ReferenceOwn287@reddit
It's interesting to see a project about building an LLM from scratch. Not clear of the practical benefits, but it must have been a good learning experience for sure. What hardware setup did you use and how many hours did you have to run it?
__JockY__@reddit
_raydeStar@reddit
What are some use cases here? Is there anything practical?
You say iot devices. I think that's really cool but... What's it solve?
volious-ka@reddit (OP)
If I changed the training, yes there are HUGE practical uses.
It could be used as a controller for an AI to operate an MRI, or a satellite.
Borkato@reddit
Hey I think what you’re doing is neat! Maybe just make it seem less groundbreaking until it’s ready? :p
No_Hunter_7786@reddit
Nice work building from scratch! 40M for IoT tasks is a smart direction, edge deployment needs models that actually fit on constrained hardware.
kyr0x0@reddit
Do you have the training pipeline code on GitHub?
FullOf_Bad_Ideas@reddit
What's the training batch size? I'm trying to understand how many tokens it has seen.
volious-ka@reddit (OP)
240m tokens.
FullOf_Bad_Ideas@reddit
Ok so it took about an hour, you gave room to make it more polished.

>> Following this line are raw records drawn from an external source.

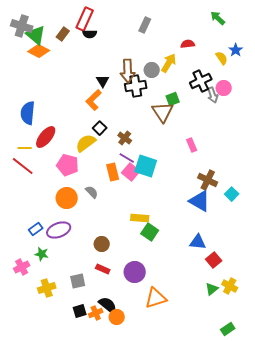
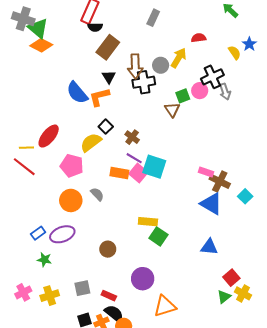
brown rectangle: (63, 34) -> (108, 47), moved, size x1.6
pink circle: (224, 88) -> (200, 91), moved
orange L-shape: (94, 100) -> (99, 97), turned 30
brown triangle: (163, 112) -> (172, 110), size x0.7
blue semicircle: (28, 113) -> (77, 93), moved, turned -45
pink rectangle: (192, 145) -> (206, 172), moved, turned -48
orange rectangle: (113, 172) -> (119, 173), turned -66
red square: (214, 260) -> (231, 278), moved
pink cross: (22, 267) -> (23, 292), moved
red rectangle: (103, 269) -> (109, 296), moved

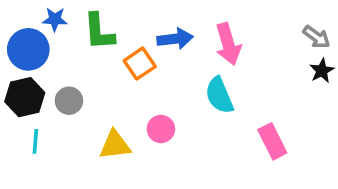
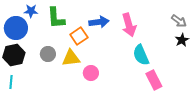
cyan semicircle: (219, 95) -> (141, 55), moved
gray circle: (69, 101) -> (48, 54), moved
cyan line: (35, 141) -> (11, 82), moved
yellow triangle: (115, 145) -> (71, 58), moved

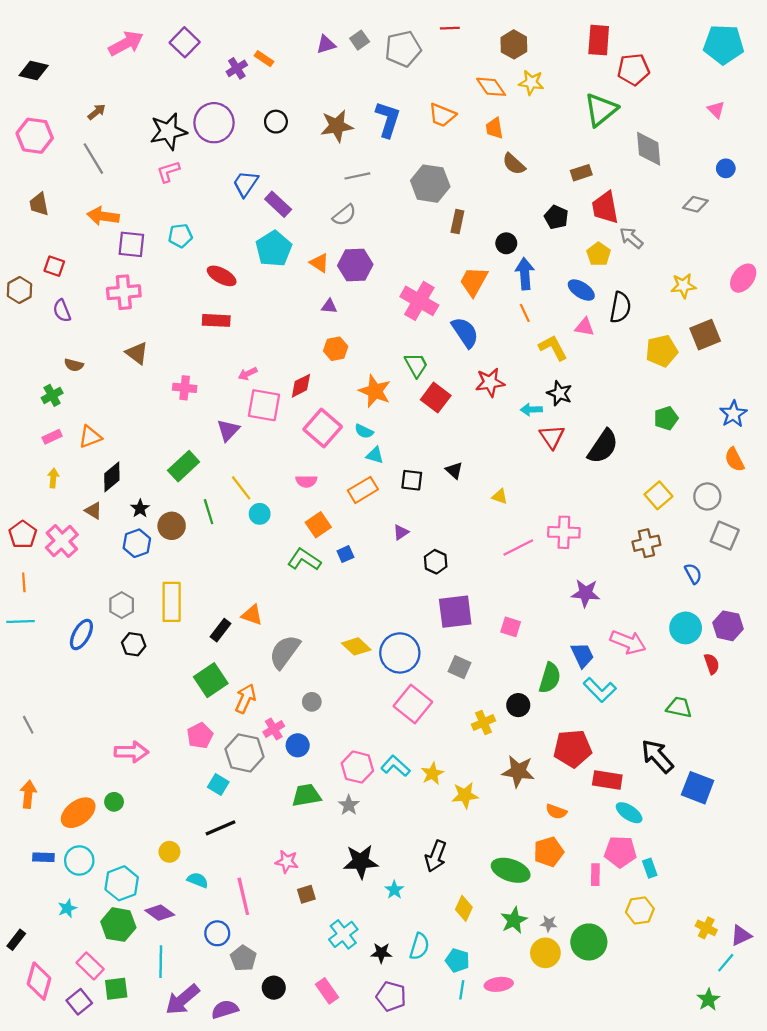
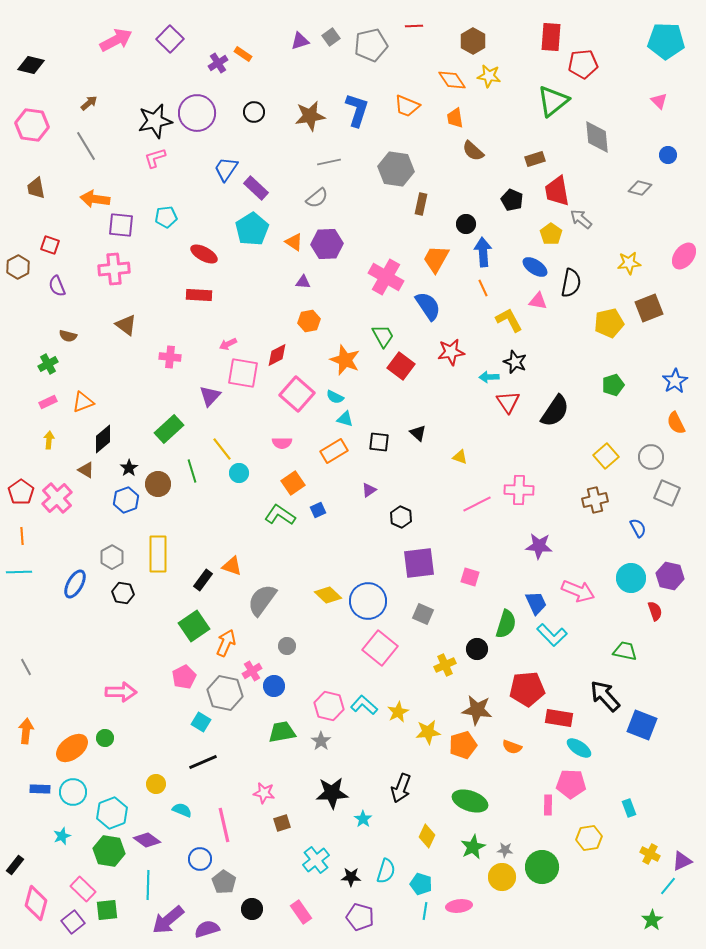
orange pentagon: (549, 852) -> (463, 745), moved
cyan rectangle: (650, 868) -> (629, 808), moved

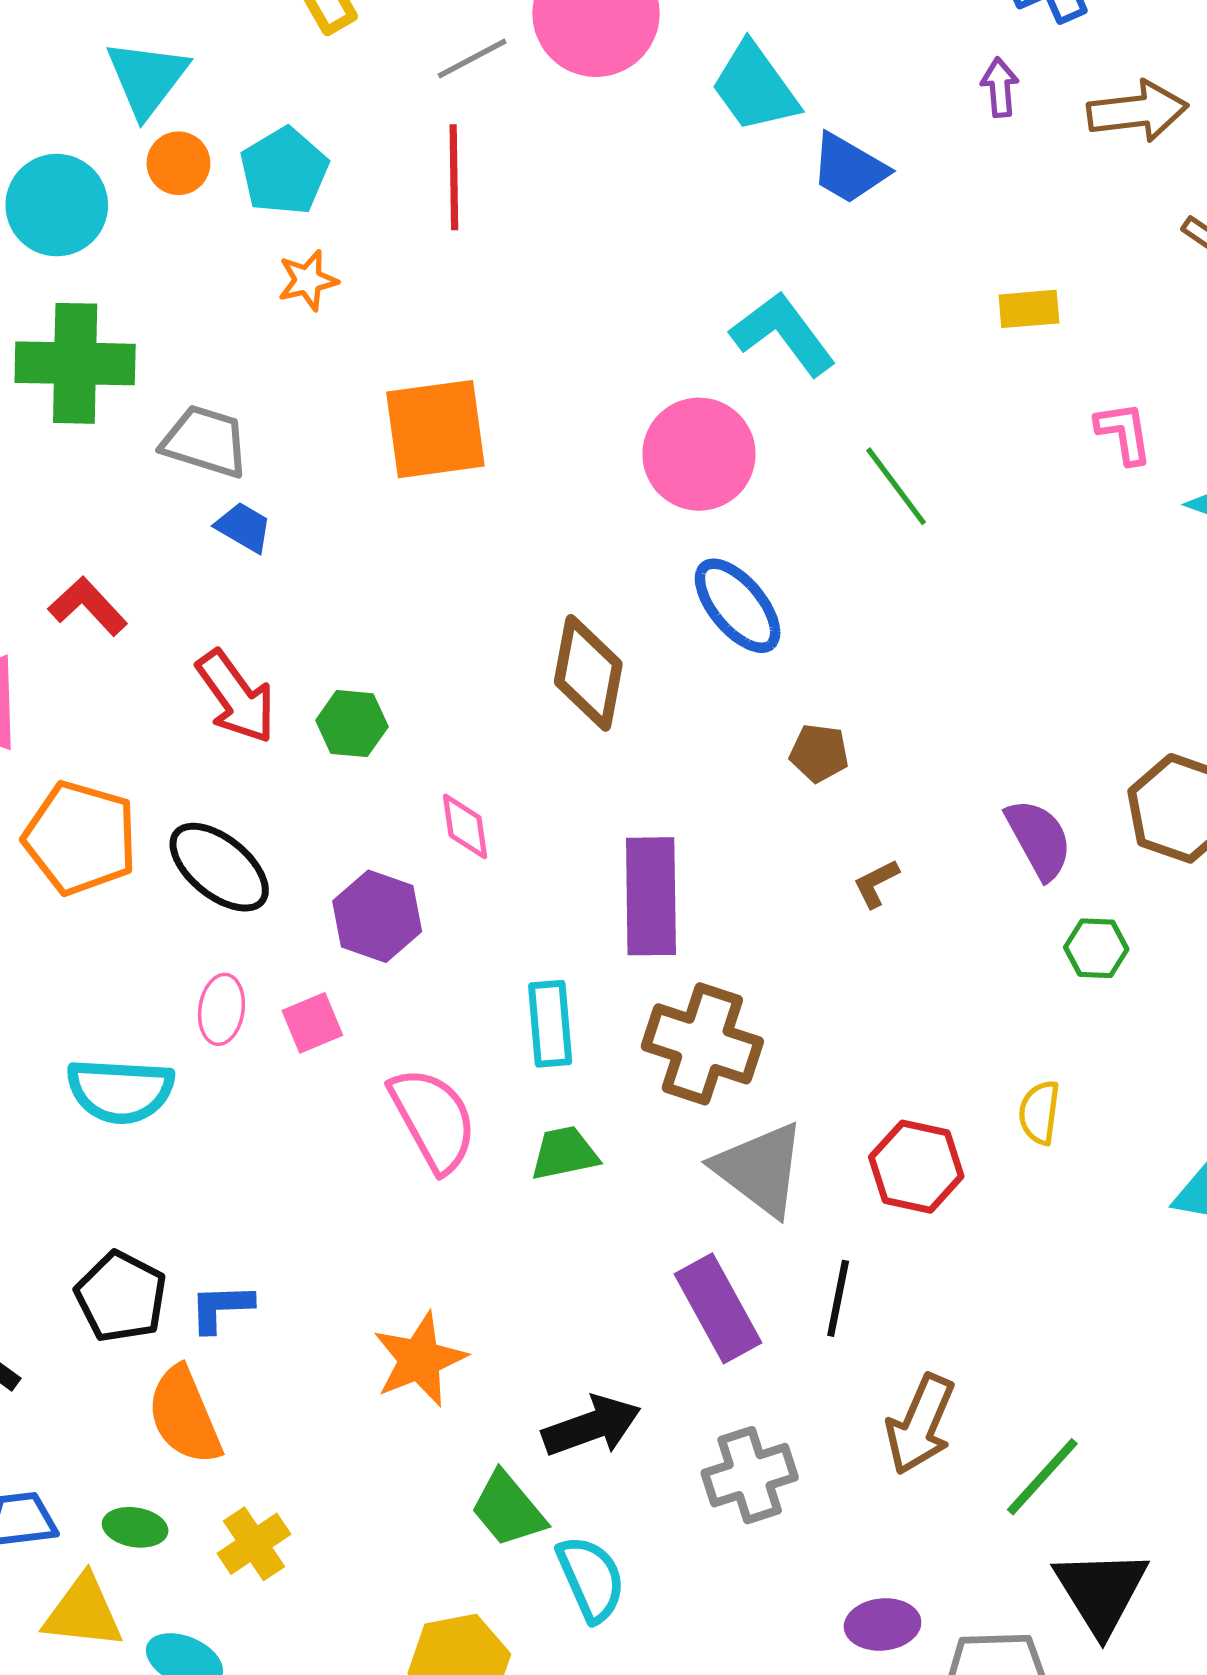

I've pre-trained 0.1-4B MoEs on 100M-80B tokens, a lot of it locally on a powerful rig, and I've seen gains quickly taper off. Models get kinda coherent quickly but to get to real subject understanding it takes about 10000x+ more compute. My best model still can't quite tell how to take care of a goat or where to find cows.
Falcon team really got hard into the science of pretraining tiny models, it's definitely something worth using if you're not after compute optimal models but rather tiny models - https://huggingface.co/spaces/tiiuae/tiny-h1-blogpost
wasnt_in_the_hot_tub@reddit
Cornelius sounds like a made up name, but that's pretty cool, Cornelius.

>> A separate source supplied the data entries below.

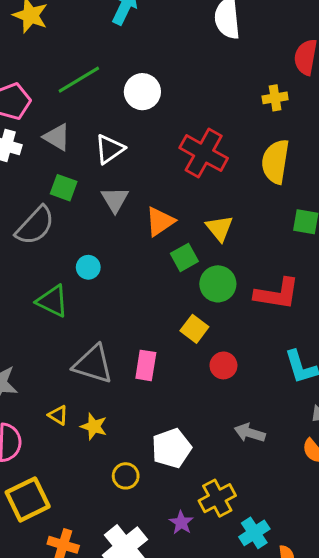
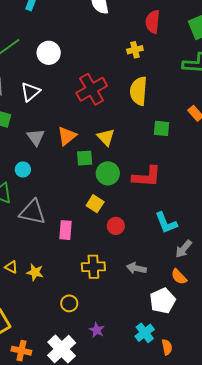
red cross: (204, 153) -> (92, 89), turned 36
gray triangle: (115, 200) -> (36, 137), moved
green square: (184, 257) -> (85, 158), turned 30
gray triangle: (93, 364) -> (32, 212), moved
white pentagon: (171, 448) -> (163, 301), moved
yellow circle: (126, 476) -> (69, 303), moved
yellow cross: (217, 498) -> (93, 267), moved, turned 30

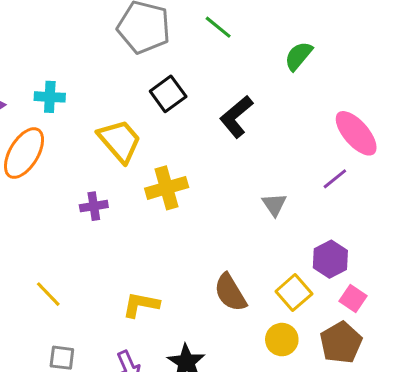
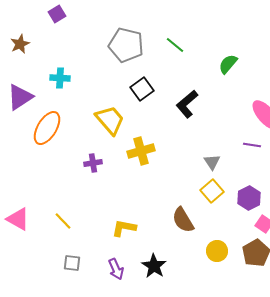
cyan cross: (50, 97) -> (60, 78), moved
purple line: (335, 179) -> (252, 145), turned 48
yellow square: (294, 293) -> (212, 191), moved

Silver-Champion-4846@reddit
Is that a meme reference?
Athabasco@reddit
Cool, but what is it for?
volious-ka@reddit (OP)
It's a project on how I teach myself how to build an LLM...
volious-ka@reddit (OP)
Our org has a discord dedicated to discussing small LLM's and how to make them.
https://discord.gg/XwQ9mZqruY
jkstaples@reddit
Very cool! I’m very interested in joining your discussion on discord. I’ve just put together a workstation cluster with an m1 ultra 128gb an 4 other Mac minis 16-48gb each m4 and m4 pro to handle smaller models and orchestrate agents and serve as my workstation. I’m currently reviewing a research paper a friend in finance sent me about a financial markets foundational predictions model built by a Chinese researcher, but we’re going to try to apply the process to US equities markets and potentially start building our own models to progress.. I will definitely be reviewing your work!! Thanks for sharing!